Clark hosts workshop for High School psychology teachers in July
The 8th annual American Psychological Association-Clark UniversityWorkshop for High School Teachers was held on the Clark campus from July 16through July 18. The APA Teachers of Psychology in Secondary Schools (TOPSS) collaborated with the University to develop the workshop, which included presentations by TOPSS members and Clark psychology professors. Approximately 30 high school teachers from around the country participated in the workshop.
Emily Leary Chesnes, assistant director of Precollege and Undergraduate Education at the APA, said, “APA has supported the teaching of high school psychology for several decades, and the APA/Clark University Workshop has become our flagship annual event for psychology teachers.

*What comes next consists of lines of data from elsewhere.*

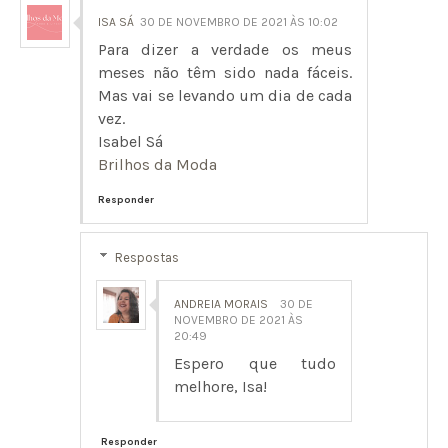
ISA SÁ
30 DE NOVEMBRO DE 2021 ÀS 10:02
Para dizer a verdade os meus
meses não têm sido nada fáceis.
Mas vai se levando um dia de cada
vez.
Isabel Sá
Brilhos da Moda
Responder
Respostas
ANDREIA MORAIS
30 DE
NOVEMBRO DE 2021 ÀS
20:49
Espero que tudo
melhore, Isa!
Responder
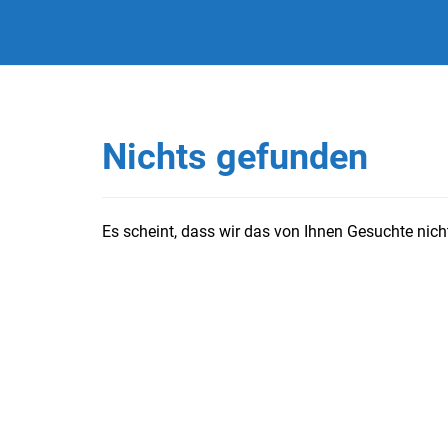
Nichts gefunden
Es scheint, dass wir das von Ihnen Gesuchte nicht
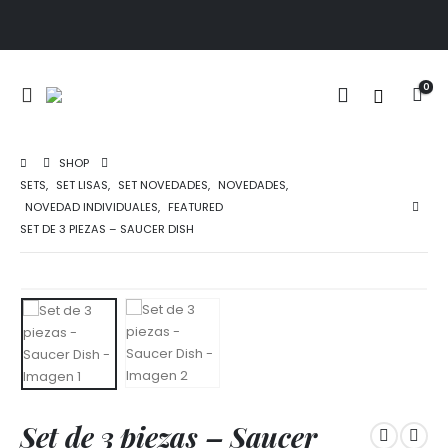
0
SHOP
SETS
,
SET LISAS
,
SET NOVEDADES
,
NOVEDADES
,
NOVEDAD INDIVIDUALES
,
FEATURED
SET DE 3 PIEZAS – SAUCER DISH
Set de 3 piezas – Saucer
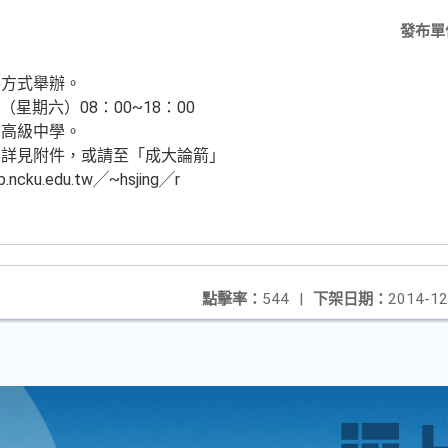
發布單
賽方式舉辦。
（星期六）08：00~18：00
寧高級中學。
容詳見附件，或請至「成大論箭」
ku.edu.tw╱~hsjing╱r
點擊率：
544
|
下架日期：
2014-12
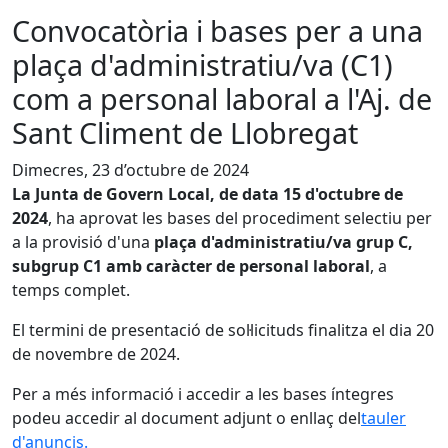
Convocatòria i bases per a una
plaça d'administratiu/va (C1)
com a personal laboral a l'Aj. de
Sant Climent de Llobregat
Dimecres, 23 d’octubre de 2024
La Junta de Govern Local, de data 15 d'octubre de
2024
, ha aprovat les bases del procediment selectiu per
a la provisió d'una
plaça d'administratiu/va grup C,
subgrup C1 amb caràcter de personal laboral
, a
temps complet.
El termini de presentació de sol·licituds finalitza el dia 20
de novembre de 2024.
Per a més informació i accedir a les bases íntegres
podeu accedir al document adjunt o enllaç del
tauler
d'anuncis.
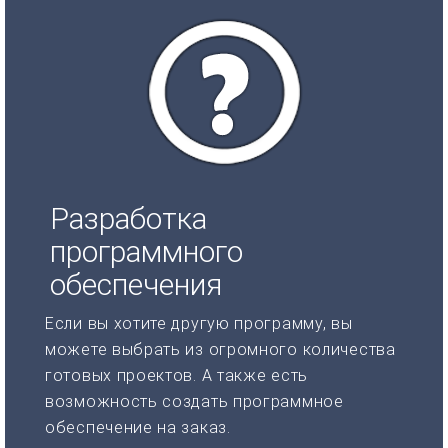
Разработка
программного
обеспечения
Если вы хотите другую программу, вы
можете выбрать из огромного количества
готовых проектов. А также есть
возможность создать программное
обеспечение на заказ.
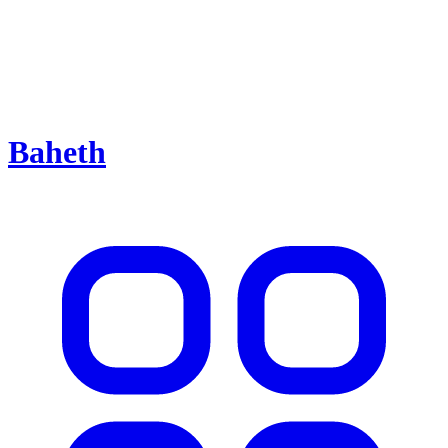
Baheth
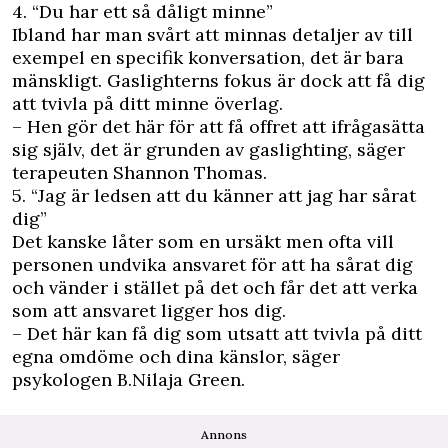
4. “Du har ett så dåligt minne”
Ibland har man svårt att minnas detaljer av till
exempel en specifik konversation, det är bara
mänskligt. Gaslighterns fokus är dock att få dig
att tvivla på ditt minne överlag.
– Hen gör det här för att få offret att ifrågasätta
sig själv, det är grunden av gaslighting, säger
terapeuten Shannon Thomas.
5. “Jag är ledsen att du känner att jag har sårat
dig”
Det kanske låter som en ursäkt men ofta vill
personen undvika ansvaret för att ha sårat dig
och vänder i stället på det och får det att verka
som att ansvaret ligger hos dig.
– Det här kan få dig som utsatt att tvivla på ditt
egna omdöme och dina känslor, säger
psykologen B.Nilaja Green.
Annons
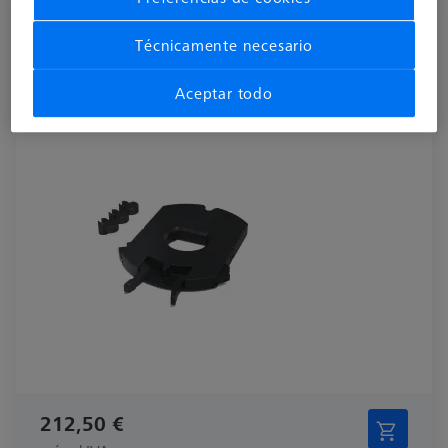
SISTEMAS DE PALLETS
OmniFix CT Tomostage foam
Técnicamente necesario
626140-9400-019
Aceptar todo
212,50 €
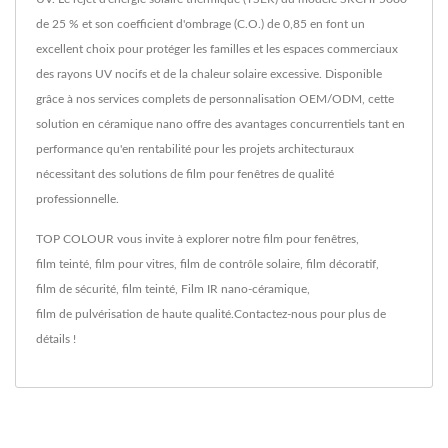
de 25 % et son coefficient d'ombrage (C.O.) de 0,85 en font un
excellent choix pour protéger les familles et les espaces commerciaux
des rayons UV nocifs et de la chaleur solaire excessive. Disponible
grâce à nos services complets de personnalisation OEM/ODM, cette
solution en céramique nano offre des avantages concurrentiels tant en
performance qu'en rentabilité pour les projets architecturaux
nécessitant des solutions de film pour fenêtres de qualité
professionnelle.
TOP COLOUR vous invite à explorer notre
film pour fenêtres
,
film teinté
,
film pour vitres
,
film de contrôle solaire
,
film décoratif
,
film de sécurité
,
film teinté
,
Film IR nano-céramique
,
film de pulvérisation
de haute qualité.
Contactez-nous
pour plus de
détails !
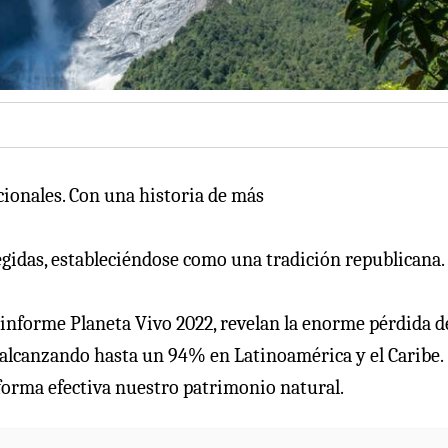
cionales. Con una historia de más
egidas, estableciéndose como una tradición republicana.
o informe Planeta Vivo 2022, revelan la enorme pérdida d
, alcanzando hasta un 94% en Latinoamérica y el Caribe.
 forma efectiva nuestro patrimonio natural.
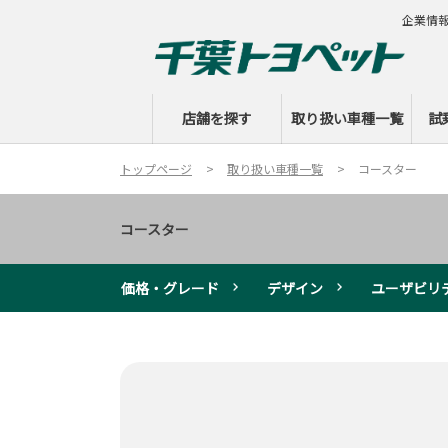
企業情
店舗を探す
取り扱い車種一覧
試
トップページ
取り扱い車種一覧
コースター
コースター
価格・グレード
デザイン
ユーザビリ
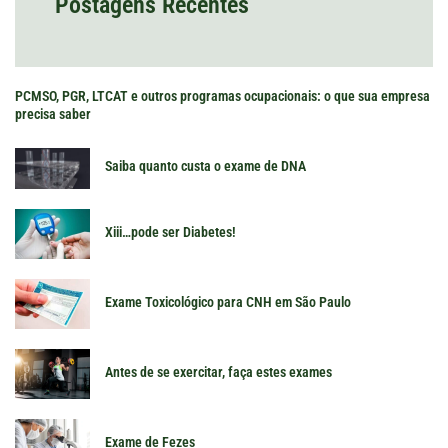
Postagens Recentes
PCMSO, PGR, LTCAT e outros programas ocupacionais: o que sua empresa
precisa saber
Saiba quanto custa o exame de DNA
Xiii…pode ser Diabetes!
Exame Toxicológico para CNH em São Paulo
Antes de se exercitar, faça estes exames
Exame de Fezes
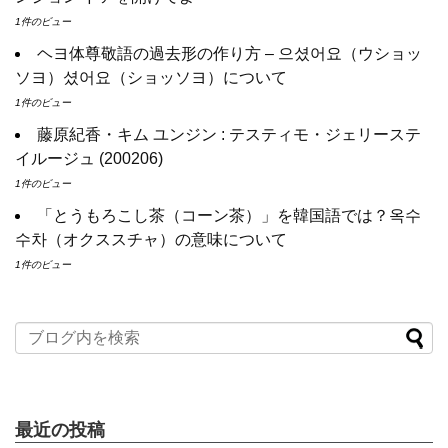
ソン・ヘギョ – ソンヘギョ キスまとめ
ユン・ギュンサン主演「潜入弁護人」第1回特別公開！
1件のビュー
ハン・ヘジン 한혜진 – Still We (여전히 우리는)
九尾狐外伝 第２話 キム・ジウ チョ・ヒョンジェ
한가인 –
九尾狐外伝 メイキング03 ハン・イェスル
ヘヨ体尊敬語の過去形の作り方 – 으셨어요（ウショッ
「ライフ・ オン・ マーズ」2019年11月2日TSUTAYAにて先行レン
チョ・ヒョンジェ 조현재 九尾狐外伝 制作発表会
ソヨ）셨어요（ショッソヨ）について
タル開始！
キム・テヒの弟イ・ワン♥イ・ボミ、今日（28日）結婚……
(ENG SUB) Behind The Scene Hyun Bin 현빈
손예진 Son Ye Jin-
「まず熱く掃除せよ」女優キム・ユジョン、「健康がとても回復…
1件のビュー
Crash Landing On You/ヒョンビン
ソンイェジン / エンジョイ
痩せたのはソン・ジェリムのせい!? 」 (11/26)
藤原紀香・キム ユンジン : テスティモ・ジェリーステ
ユン・ギュンサン、番組にも登場した愛猫が急死…イ・ソンギョン
【裏芸能】キムユジョンの熱愛彼氏はあの大物俳優
ら同僚芸能人から慰めの言葉が続々 – Taka News
イルージュ (200206)
キム・ユジョン、美しいセルフショットで近況を伝える“会いたいで
キム・レウォンの影絵遊び！？「黒騎士～永遠の約束～」メイキン
しょ？” Big News TV
グを一部公開（DVD-SET2特典映像より）
1件のビュー
キム・ユジョン、新ドラマ「まず熱く掃除せよ」に出演確定…“台本
を見た瞬間惹かれた” 20180123
「とうもろこし茶（コーン茶）」を韓国語では？옥수
幻の王女チャミョンゴ エンディング
수차（オクススチャ）の意味について
YUCHUN ♥ LOVE 15 「成均館 5話」
[Fan MV]七日の王妃(7일의 왕비)OST – 정기고 (Junggigo) – 그리고
1件のビュー
그려도 (Miss You In My Heart)
Powered by livedoor 相互RSS
俳優カン・ギヨン、突然の熱愛宣言…「キム秘書がなぜそうか」出
演で話題 Big News TV
Powered by livedoor 相互RSS
最近の投稿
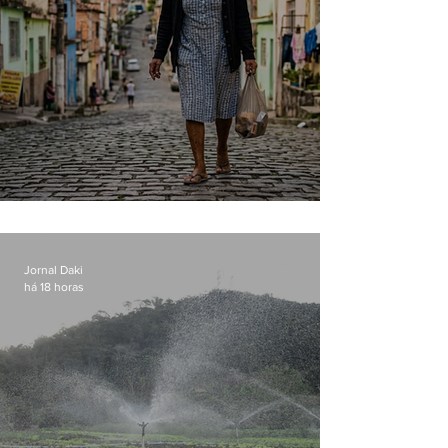
Conceição
Jornal Daki
há 18 horas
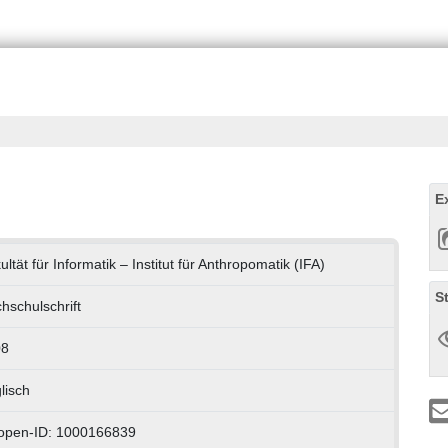
E
ultät für Informatik – Institut für Anthropomatik (IFA)
S
hschulschrift
08
lisch
open-ID: 1000166839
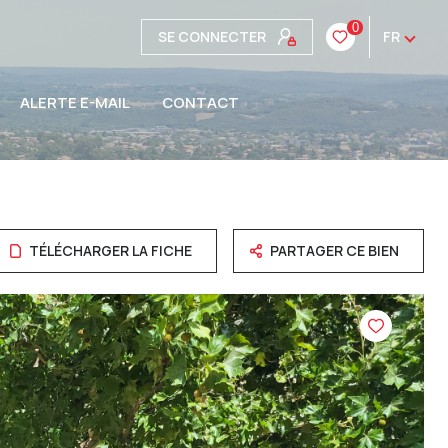
0
SE CONNECTER
FR
ALERTE E-MAIL
CONTACT
TÉLÉCHARGER LA FICHE
PARTAGER CE BIEN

We are very pleased to partner with Clark University and the American Psychological Foundation on this important event, and remain grateful to Dr. Lee Gurel for his generous support.”
“We are delighted to host this important psychology workshop on our
campus. It helps bridge a critical gap between high school and college psychology coursework,” said Associate Provost and Dean of Research Nancy Budwig.
Workshop participants attended lectures on sensation and perception, the learning sciences and adolescent sleep patterns. They visited professor’s research laboratories and Clark’s archive to learn more about the history of Psychology. The workshop also provided the opportunity for teacher working sessions with seasoned high school teachers of Psychology to design activities that engage high school students in inquiry based learning about psychology.
The idea for a workshop for high-school teachers grew from the vision and generosity of Clark alumnus Dr. Lee Gurel, who studied psychology at Clark and was granted a bachelor’s degree in 1948.
"Psychology is central to our lives," said Dr. Gurel. "And if taught at the secondary school level, this subject can get at issues that are essential—and often neglected—in our culture."
Clark University played a prominent role in the development of psychology as a distinguished discipline in the United States, and was the birthplace of the APA in 1892.